Employer’s liability: What is Indemnity & What are the exceptions available?
Published on: 2018/08/02
This article acts like a checklist, which will help you in reviewing the indemnity clause in a contract
Employer’s liability. Indemnity
Indemnity is making good of the losses incurred. In other words, indemnity is a contractual obligation, where one party (indemnifier) has to compensate the losses incurred by the other party (Indemnitor) arising out of any act of the Indemnitor.
Generally, indemnity agreement includes:
- Indemnitor – the person promising to minimize the loss
- Indemnitee – the person seeking protection against losses
Insurance agreements are mostly based on the indemnity clause. The contract of insurance has indemnity clauses explaining the extent of coverage, type of coverage, etc. This varies with the type of insurance. Indemnity agreement typically has a period of indemnity which specifies the period of validity of the agreement.
An indemnity agreement is common between a company and an individual, or a company and government or between two or more countries.
Essentials of an indemnity agreement
For a contract to be legally termed as an indemnity agreement, it must have two parties and there should be an agreement between them. In the agreement, one party (the promisor) should have agreed to save the other party (promisee) from any loss. The loss could be because of the conduct of the person who promised or promisor or any other party.
Indemnity Vs Guarantee
A guarantee is an assurance given by one party to the other that he will fulfill the promise or obligation, in case of any default by a third party. Unlike indemnity agreement, the contract of guarantee has three parties, the principal debtor, the creditor, and the surety. The main purpose of a guarantee agreement is to give assurance to the promisee.

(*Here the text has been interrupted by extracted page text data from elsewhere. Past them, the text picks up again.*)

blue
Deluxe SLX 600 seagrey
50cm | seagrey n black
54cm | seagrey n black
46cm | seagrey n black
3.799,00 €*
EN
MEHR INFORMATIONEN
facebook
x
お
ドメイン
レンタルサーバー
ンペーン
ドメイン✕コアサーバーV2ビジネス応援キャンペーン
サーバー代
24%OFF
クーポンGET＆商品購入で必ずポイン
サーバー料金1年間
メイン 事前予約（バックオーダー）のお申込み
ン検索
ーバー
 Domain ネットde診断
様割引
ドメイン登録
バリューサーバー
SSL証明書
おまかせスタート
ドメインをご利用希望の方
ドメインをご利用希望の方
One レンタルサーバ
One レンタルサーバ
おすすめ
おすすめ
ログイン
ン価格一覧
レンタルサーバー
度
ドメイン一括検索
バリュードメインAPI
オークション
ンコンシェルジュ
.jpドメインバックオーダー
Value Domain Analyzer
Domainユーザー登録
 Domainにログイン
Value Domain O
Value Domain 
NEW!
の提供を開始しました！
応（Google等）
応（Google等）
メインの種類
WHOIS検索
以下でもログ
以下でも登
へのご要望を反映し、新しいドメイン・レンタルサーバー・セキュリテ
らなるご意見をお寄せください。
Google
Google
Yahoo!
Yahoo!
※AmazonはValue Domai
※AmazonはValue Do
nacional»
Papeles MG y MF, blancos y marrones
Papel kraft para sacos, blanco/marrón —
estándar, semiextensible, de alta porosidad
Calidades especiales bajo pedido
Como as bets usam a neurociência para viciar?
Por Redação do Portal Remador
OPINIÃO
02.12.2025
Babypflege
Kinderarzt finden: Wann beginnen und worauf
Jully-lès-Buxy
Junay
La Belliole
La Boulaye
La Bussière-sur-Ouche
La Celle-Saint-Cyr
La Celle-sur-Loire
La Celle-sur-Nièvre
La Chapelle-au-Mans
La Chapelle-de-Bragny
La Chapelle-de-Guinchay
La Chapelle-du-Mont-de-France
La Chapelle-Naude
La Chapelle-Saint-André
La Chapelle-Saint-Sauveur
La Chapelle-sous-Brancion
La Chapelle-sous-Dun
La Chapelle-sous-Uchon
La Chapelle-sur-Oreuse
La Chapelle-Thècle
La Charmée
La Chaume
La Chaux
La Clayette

Indemnity and employer’s liability
Indemnity agreement plays a key role in the employer’s liability arising from fatality, or disease or injury to employees resulting from any conditions at the workplace or nature of the job. In many countries, it is mandatory for employers to have such insurance. Compensation may include the financial expenses incurred, loss of earnings, pain, and suffering.
Exceptions to indemnity
Indemnity agreement includes an exclusion clause. The main purpose of having an exclusion clause is to protect the party from responsibility if there is a breach of contract. This will protect the Indemnitor from any responsibility arising out of a specific event and not entirely exclude all responsibilities.
Liability clause in an indemnity clause explains the extent of liability of the Indemnitor. The Indemnitor is not totally excluded from the liability but the liability is limited.